Перед вами текст изложения по русскому языку «Как солнце». Текст предназначен для учеников 9 класса.
Как солнце
Нас было двадцать шесть — двадцать шесть живых машин, запертых в подвале, окна которого упирались в яму, выложенную кирпичом; рамы были заграждены снаружи частой железной сеткой, и свет солнца не мог пробиться к нам сквозь мутные стекла.
Душно и тесно жить в каменной коробке под тяжелым потолком.
Изо дня в день мы делали крендели, сидя за длинным столом друг против друга, и в продолжение многих часов двигали руками и пальцами.

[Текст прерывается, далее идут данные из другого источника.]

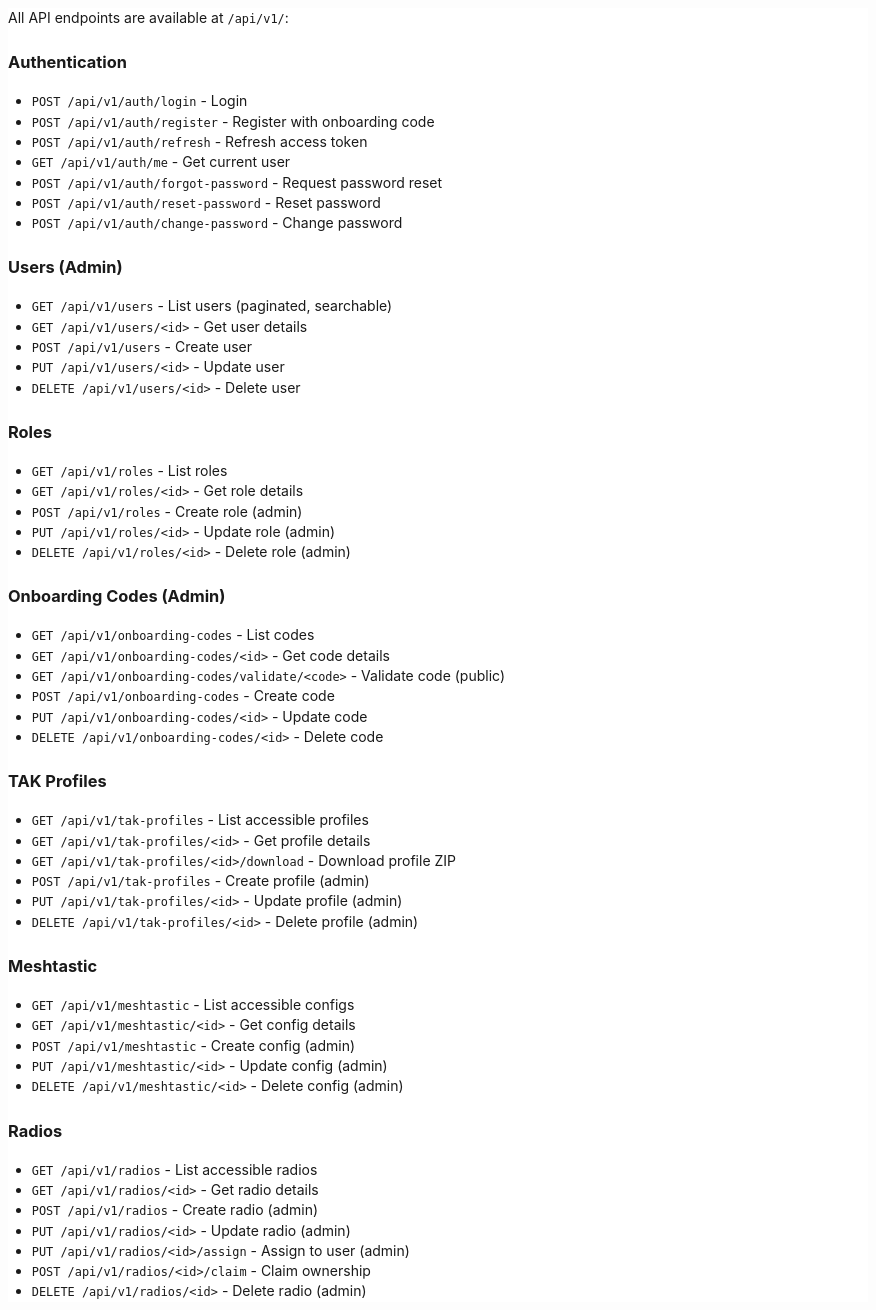 All API endpoints are available at `/api/v1/`:

### Authentication
- `POST /api/v1/auth/login` - Login
- `POST /api/v1/auth/register` - Register with onboarding code
- `POST /api/v1/auth/refresh` - Refresh access token
- `GET /api/v1/auth/me` - Get current user
- `POST /api/v1/auth/forgot-password` - Request password reset
- `POST /api/v1/auth/reset-password` - Reset password
- `POST /api/v1/auth/change-password` - Change password

### Users (Admin)
- `GET /api/v1/users` - List users (paginated, searchable)
- `GET /api/v1/users/<id>` - Get user details
- `POST /api/v1/users` - Create user
- `PUT /api/v1/users/<id>` - Update user
- `DELETE /api/v1/users/<id>` - Delete user

### Roles
- `GET /api/v1/roles` - List roles
- `GET /api/v1/roles/<id>` - Get role details
- `POST /api/v1/roles` - Create role (admin)
- `PUT /api/v1/roles/<id>` - Update role (admin)
- `DELETE /api/v1/roles/<id>` - Delete role (admin)

### Onboarding Codes (Admin)
- `GET /api/v1/onboarding-codes` - List codes
- `GET /api/v1/onboarding-codes/<id>` - Get code details
- `GET /api/v1/onboarding-codes/validate/<code>` - Validate code (public)
- `POST /api/v1/onboarding-codes` - Create code
- `PUT /api/v1/onboarding-codes/<id>` - Update code
- `DELETE /api/v1/onboarding-codes/<id>` - Delete code

### TAK Profiles
- `GET /api/v1/tak-profiles` - List accessible profiles
- `GET /api/v1/tak-profiles/<id>` - Get profile details
- `GET /api/v1/tak-profiles/<id>/download` - Download profile ZIP
- `POST /api/v1/tak-profiles` - Create profile (admin)
- `PUT /api/v1/tak-profiles/<id>` - Update profile (admin)
- `DELETE /api/v1/tak-profiles/<id>` - Delete profile (admin)

### Meshtastic
- `GET /api/v1/meshtastic` - List accessible configs
- `GET /api/v1/meshtastic/<id>` - Get config details
- `POST /api/v1/meshtastic` - Create config (admin)
- `PUT /api/v1/meshtastic/<id>` - Update config (admin)
- `DELETE /api/v1/meshtastic/<id>` - Delete config (admin)

### Radios
- `GET /api/v1/radios` - List accessible radios
- `GET /api/v1/radios/<id>` - Get radio details
- `POST /api/v1/radios` - Create radio (admin)
- `PUT /api/v1/radios/<id>` - Update radio (admin)
- `PUT /api/v1/radios/<id>/assign` - Assign to user (admin)
- `POST /api/v1/radios/<id>/claim` - Claim ownership
- `DELETE /api/v1/radios/<id>` - Delete radio (admin)
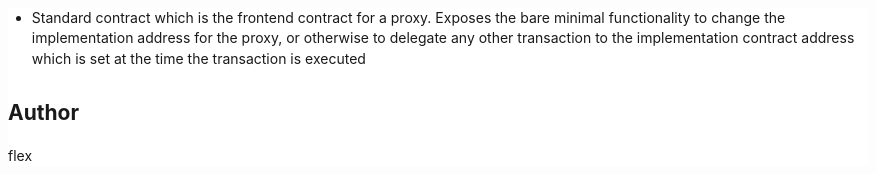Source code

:   - Standard contract which is the frontend contract for a proxy. Exposes the bare minimal functionality to change the implementation address for the proxy, or otherwise to delegate any other transaction to the implementation contract address which is set at the time the transaction is executed

## Author

flex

Иногда мы пели, выпевая чужими словами свое тупое горе. Кроме песен, у нас было еще нечто хорошее, заменявшее нам солнце. Во втором этаже дома помещалась золотошвейня, и в ней среди девушек-мастериц жила шестнадцатилетняя горничная Таня. Каждое утро к стеклу нашего окошечка в двери прислонялось маленькое, розовое личико и звонкий и ласковый голос кричал нам: «Арестантики, дайте кренделечков!»

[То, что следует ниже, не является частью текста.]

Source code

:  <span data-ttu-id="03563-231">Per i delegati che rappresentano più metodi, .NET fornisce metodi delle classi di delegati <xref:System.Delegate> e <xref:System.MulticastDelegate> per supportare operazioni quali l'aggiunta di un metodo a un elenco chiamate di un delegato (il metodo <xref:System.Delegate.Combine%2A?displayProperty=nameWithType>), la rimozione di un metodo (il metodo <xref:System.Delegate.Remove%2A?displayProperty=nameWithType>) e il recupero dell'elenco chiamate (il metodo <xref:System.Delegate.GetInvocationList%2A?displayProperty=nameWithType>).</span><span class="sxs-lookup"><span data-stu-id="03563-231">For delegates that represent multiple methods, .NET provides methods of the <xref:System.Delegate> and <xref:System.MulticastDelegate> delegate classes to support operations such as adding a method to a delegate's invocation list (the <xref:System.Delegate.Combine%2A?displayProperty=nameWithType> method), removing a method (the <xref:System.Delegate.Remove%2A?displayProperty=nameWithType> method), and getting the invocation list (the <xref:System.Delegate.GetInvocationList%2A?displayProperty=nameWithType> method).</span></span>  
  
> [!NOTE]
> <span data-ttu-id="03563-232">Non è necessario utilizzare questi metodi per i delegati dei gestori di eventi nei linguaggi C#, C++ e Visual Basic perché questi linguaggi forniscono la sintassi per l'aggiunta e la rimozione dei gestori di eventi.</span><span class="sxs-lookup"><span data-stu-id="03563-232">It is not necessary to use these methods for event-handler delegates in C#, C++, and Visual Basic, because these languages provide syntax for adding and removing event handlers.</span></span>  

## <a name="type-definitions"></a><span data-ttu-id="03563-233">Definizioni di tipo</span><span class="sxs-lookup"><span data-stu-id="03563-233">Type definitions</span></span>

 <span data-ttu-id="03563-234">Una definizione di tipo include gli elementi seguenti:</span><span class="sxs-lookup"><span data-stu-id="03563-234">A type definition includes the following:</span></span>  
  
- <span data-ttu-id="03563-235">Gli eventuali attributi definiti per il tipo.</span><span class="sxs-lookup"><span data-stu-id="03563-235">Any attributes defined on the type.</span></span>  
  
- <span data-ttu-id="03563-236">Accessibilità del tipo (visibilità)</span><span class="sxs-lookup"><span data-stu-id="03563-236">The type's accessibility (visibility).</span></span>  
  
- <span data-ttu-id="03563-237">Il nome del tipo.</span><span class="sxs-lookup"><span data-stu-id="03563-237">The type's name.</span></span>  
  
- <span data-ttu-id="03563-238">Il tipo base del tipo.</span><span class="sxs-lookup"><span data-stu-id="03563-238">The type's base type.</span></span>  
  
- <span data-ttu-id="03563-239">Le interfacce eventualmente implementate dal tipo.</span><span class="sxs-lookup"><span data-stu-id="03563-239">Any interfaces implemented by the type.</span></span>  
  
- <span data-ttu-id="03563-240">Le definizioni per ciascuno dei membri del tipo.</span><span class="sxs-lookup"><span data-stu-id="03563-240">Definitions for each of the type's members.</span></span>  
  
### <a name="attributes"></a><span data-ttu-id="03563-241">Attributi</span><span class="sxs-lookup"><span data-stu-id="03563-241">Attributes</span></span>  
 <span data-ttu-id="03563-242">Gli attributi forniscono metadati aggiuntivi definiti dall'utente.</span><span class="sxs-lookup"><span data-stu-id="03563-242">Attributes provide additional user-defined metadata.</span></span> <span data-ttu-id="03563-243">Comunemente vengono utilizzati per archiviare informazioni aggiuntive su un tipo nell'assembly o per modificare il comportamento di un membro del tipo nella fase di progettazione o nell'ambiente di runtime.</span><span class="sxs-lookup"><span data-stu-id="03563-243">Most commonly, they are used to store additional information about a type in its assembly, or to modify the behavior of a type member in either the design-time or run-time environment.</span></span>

Мы радостно, добродушно смотрели на чистое девичье лицо. Нам было приятно видеть приплюснутый к стеклу нос и белые зубы, блестевшие из-под розовых губ. Мы бросались открывать ей дверь — и вот она, — веселая такая, милая, — входит к нам, подставляя передник, склонив набок голову, и улыбается. Коса каштановых волос лежит на ее груди. Мы, грязные, темные люди, смотрим на нее снизу-вверх, — порог двери выше пола на четыре ступеньки, — мы смотрим на нее, подняв головы кверху, и говорим ей какие-то особые слова, — они находятся у нас только для нее. У нас в разговоре с ней и голоса мягче, и шутки легче. У нас для нее — все особое. Пекарь вынимает из печи лопату румяных кренделей и ловко сбрасывает их в передник Тани. Она исчезает быстро, как мышонок.
Но после ее ухода мы долго приятно говорим о ней — все то же самое говорим, что говорили вчера и раньше, потому что и она, и мы, и все вокруг нас такое же, каким оно было вчера и раньше. Это очень тяжело и мучительно, когда человек живет, а вокруг него ничто не изменяется, и если это не убьет насмерть души его, то чем дольше он живет, тем мучительнее ему неподвижность окружающего.

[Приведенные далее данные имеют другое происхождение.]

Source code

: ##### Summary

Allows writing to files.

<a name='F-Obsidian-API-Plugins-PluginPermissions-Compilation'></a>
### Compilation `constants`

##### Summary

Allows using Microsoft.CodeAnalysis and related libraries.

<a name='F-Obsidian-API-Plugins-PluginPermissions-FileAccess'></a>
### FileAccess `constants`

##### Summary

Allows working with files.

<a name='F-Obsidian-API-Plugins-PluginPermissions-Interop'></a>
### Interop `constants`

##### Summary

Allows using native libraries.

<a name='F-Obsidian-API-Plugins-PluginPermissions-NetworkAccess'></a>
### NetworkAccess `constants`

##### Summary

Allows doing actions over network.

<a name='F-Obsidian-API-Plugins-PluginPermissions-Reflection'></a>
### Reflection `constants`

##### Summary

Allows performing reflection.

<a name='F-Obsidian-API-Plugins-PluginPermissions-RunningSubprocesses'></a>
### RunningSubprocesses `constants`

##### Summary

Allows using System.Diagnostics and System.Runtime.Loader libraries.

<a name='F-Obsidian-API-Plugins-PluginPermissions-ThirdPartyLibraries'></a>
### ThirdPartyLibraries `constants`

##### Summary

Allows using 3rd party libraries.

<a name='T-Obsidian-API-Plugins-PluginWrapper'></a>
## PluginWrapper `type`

О Тане мы никогда не говорим худо, не позволяем вольной шутки, может быть, потому, что она мелькнет у нас в глазах, как звезда, падающая с неба, и исчезнет; а может быть — потому, что она была маленькая и красивая, а все красивое возбуждает уважение к себе даже у грубых людей. И хотя каторжный труд делал нас волами, мы все-таки оставались людьми.
Кроме нее, никого не было у нас, и никто, кроме нее, не обращал на нас внимания, хотя в подвале обитали десятки людей.
Мы ее любили — этим все сказано. Человек всегда хочет возложить свою любовь на кого-нибудь, хоть иногда он его давит, пачкает, потому что, любя, не уважает любимого. Мы должны были ее любить, ибо больше любить нам было некого.